A research team based at the Centro Nacional de Investigaciones Cardiovasculares (CNIC) in Madrid and Aarhus University in Denmark has identified an important mechanism that can result in the regression, or shrinkage, of atherosclerotic plaques. The study identifies cells derived from the smooth muscle cells in the arterial wall as a new target for future therapies.
The identified mechanism, described in a paper published in Nature Cardiovascular Research, relies on a type of inflammatory signaling in a subset of smooth muscle cells involved in the growth of atherosclerotic plaques. According to Jacob F. Bentzon, head of the teams at the CNIC and Aarhus University, “the discovery of this mechanism opens up new opportunities to design targeted therapies to enhance the beneficial effect of cholesterol-lowering drugs and lead to more effective lesion regression in patients with advanced atherosclerosis”.
Smooth muscle cells are constituents of the arterial wall, and their proliferation and transformation into derived cell types during atherosclerosis contributes to cardiovascular and cerebrovascular disorders such as heart attack and stroke
Blood cholesterol is the main cause of atherosclerosis, and reducing its levels through a healthy lifestyle or specific medication such as statins provides an effective way to prevent the development of high-risk atherosclerosis.
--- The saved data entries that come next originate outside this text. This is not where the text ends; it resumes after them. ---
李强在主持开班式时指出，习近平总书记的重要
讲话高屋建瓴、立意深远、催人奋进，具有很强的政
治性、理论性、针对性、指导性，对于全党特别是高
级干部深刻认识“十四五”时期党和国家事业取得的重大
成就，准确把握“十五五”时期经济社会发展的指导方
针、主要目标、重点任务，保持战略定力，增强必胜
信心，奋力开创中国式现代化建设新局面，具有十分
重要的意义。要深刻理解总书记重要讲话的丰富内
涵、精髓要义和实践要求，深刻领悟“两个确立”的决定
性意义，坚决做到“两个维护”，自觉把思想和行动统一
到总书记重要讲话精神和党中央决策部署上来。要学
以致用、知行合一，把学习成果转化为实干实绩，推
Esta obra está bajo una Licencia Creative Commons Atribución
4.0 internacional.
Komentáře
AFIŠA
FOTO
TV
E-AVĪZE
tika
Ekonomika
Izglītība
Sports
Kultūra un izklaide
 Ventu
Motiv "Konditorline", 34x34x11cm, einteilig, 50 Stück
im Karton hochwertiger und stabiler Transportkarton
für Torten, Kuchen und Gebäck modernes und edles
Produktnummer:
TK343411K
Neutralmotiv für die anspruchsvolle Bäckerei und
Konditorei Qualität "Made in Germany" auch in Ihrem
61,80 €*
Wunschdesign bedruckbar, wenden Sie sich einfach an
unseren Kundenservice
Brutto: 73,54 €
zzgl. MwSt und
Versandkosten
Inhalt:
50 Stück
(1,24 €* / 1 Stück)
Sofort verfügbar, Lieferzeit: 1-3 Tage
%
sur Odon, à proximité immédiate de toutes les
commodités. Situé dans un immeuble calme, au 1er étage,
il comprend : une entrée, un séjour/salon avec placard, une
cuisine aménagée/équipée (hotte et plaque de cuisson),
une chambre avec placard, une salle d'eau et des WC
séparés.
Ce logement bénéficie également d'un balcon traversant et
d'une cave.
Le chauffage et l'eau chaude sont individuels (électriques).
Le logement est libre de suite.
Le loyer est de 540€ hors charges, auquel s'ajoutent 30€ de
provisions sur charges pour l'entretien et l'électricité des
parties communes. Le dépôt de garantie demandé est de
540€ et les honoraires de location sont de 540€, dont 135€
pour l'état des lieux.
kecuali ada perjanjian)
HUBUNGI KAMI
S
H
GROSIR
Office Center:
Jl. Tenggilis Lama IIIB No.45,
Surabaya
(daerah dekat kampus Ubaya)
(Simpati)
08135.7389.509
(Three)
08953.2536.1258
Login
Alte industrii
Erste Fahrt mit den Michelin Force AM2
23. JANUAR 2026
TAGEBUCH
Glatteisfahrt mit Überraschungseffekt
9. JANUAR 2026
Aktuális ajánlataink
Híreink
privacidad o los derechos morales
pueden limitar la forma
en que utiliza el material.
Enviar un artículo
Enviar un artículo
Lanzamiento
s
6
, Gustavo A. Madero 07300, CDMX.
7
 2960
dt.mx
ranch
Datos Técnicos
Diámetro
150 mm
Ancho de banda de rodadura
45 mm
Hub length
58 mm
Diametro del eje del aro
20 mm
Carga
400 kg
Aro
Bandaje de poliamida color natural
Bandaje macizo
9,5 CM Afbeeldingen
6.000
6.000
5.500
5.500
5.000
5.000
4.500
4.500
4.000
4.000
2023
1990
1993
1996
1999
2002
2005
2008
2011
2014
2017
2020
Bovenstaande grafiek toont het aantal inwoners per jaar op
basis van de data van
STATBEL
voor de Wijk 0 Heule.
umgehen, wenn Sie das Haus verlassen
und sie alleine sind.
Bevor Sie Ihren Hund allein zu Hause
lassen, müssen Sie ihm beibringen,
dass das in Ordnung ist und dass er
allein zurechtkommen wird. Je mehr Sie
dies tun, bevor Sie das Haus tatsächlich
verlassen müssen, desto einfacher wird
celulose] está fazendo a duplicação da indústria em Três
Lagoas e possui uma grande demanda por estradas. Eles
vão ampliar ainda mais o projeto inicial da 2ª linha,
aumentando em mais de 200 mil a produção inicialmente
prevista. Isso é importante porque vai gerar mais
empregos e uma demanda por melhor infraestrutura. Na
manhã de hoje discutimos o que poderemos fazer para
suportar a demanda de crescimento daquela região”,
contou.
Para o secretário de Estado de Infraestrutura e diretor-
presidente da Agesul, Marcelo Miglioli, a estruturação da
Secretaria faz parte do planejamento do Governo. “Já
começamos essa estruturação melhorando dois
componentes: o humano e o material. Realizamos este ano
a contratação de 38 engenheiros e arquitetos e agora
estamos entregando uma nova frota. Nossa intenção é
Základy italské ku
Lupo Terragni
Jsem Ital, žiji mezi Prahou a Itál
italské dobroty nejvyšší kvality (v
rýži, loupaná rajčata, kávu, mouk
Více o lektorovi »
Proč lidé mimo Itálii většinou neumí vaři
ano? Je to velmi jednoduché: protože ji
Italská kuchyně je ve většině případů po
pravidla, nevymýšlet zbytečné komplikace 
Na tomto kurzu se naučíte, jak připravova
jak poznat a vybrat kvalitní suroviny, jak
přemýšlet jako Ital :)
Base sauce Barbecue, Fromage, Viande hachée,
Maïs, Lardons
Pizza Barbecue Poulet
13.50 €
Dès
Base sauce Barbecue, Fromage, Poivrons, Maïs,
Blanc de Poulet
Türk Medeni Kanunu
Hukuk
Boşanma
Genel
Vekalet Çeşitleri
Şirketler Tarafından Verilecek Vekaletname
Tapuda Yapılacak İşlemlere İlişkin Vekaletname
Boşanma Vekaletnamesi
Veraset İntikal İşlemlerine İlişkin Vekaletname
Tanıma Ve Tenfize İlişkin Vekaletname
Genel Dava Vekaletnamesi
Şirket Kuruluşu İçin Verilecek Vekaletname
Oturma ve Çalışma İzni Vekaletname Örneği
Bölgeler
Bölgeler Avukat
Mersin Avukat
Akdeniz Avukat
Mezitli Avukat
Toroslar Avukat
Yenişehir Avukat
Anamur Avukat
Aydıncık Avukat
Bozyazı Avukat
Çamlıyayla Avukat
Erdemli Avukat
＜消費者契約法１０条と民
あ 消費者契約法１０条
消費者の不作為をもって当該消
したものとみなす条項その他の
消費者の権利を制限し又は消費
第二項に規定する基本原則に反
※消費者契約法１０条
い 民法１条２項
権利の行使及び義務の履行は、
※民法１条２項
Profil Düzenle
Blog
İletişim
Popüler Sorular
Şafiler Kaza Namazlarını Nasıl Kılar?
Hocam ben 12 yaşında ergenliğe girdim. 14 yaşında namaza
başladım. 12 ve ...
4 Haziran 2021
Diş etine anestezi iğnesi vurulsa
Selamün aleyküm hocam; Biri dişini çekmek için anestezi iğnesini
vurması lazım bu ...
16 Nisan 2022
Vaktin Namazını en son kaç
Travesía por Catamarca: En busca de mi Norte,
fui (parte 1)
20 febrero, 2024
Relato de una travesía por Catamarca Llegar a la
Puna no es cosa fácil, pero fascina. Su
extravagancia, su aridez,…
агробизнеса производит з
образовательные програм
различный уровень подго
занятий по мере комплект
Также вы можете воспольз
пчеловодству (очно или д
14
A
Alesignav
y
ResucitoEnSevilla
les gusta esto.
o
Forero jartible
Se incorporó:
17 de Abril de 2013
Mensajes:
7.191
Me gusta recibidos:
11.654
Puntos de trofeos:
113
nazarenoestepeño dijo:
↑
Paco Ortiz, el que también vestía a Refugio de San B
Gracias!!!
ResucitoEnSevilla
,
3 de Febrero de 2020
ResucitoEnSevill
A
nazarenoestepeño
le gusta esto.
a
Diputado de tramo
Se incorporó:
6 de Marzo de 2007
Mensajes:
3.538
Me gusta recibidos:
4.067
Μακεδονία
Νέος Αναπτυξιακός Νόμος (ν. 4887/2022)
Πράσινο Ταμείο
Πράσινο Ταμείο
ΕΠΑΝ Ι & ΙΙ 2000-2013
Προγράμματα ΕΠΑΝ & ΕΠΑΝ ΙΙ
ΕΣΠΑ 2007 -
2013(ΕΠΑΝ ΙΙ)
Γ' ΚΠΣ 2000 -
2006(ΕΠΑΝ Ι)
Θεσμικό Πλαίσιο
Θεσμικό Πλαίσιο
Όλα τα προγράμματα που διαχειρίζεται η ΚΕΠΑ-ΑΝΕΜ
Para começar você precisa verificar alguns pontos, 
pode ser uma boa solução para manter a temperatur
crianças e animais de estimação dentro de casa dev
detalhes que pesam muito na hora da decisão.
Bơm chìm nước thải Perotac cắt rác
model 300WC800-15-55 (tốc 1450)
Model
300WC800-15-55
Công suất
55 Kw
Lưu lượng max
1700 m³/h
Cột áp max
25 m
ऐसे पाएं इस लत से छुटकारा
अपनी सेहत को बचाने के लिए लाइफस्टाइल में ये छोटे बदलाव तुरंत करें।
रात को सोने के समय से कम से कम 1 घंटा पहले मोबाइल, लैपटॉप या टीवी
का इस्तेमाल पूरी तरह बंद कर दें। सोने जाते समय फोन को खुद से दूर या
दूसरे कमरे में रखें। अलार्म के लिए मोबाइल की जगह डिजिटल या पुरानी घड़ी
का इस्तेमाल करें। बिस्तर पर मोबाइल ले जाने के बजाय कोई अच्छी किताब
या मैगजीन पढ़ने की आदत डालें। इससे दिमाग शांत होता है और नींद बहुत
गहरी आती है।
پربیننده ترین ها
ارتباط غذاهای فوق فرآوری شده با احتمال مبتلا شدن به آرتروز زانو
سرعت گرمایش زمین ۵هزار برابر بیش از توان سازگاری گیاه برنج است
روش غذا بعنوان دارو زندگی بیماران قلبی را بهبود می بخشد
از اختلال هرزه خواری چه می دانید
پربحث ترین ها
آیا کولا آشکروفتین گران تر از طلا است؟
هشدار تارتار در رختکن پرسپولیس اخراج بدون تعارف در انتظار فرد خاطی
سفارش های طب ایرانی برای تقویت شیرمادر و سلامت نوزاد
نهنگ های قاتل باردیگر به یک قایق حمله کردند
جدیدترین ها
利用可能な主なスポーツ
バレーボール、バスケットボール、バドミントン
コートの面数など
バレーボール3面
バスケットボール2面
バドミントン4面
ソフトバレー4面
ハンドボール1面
In individuals who have already developed advanced atherosclerosis, lowering cholesterol levels also helps to reduce the risk of irreversible lesions that cause myocardial or cerebral infarctions. However, the mechanisms behind these effects have not been fully explained.
“Our research findings show that when cholesterol lowering is initiated in mice with advanced atherosclerosis, the smooth muscle-derived cells that cause plaques to grow becomes less numerous, while other types of smooth muscle-derived cells responsible for stabilizing plaques are preserved,” explained first author Laura Carramolino.
In the study published in Nature Cardiovascular Research, the CNIC and Aarhus University researchers show that specific cell subtypes derived from smooth muscle cells disappear from plaques after cholesterol depletion, causing atherosclerotic plaques to shrink. The team also identified part of the mechanism that underlies these beneficial effects.
Laura Carramolino emphasized that the study was possible thanks not only to “new techniques that allow a more detailed analysis of the behavior of smooth muscle-derived cells in atherosclerosis, but also to formidable teamwork with the CNIC Technical Units”.
The CNIC specializes in experimental mouse models, advanced microscopy, genomic analysis, and bioinformatics, Carramolino added.
The research was funded by the European Research Council (No 866240, JFB), the Ministry of Science and Innovation (PID2019-108568RB-I00, JFB), and the Novo Nordisk Foundation in Denmark (NNF17OC0030688, JFB).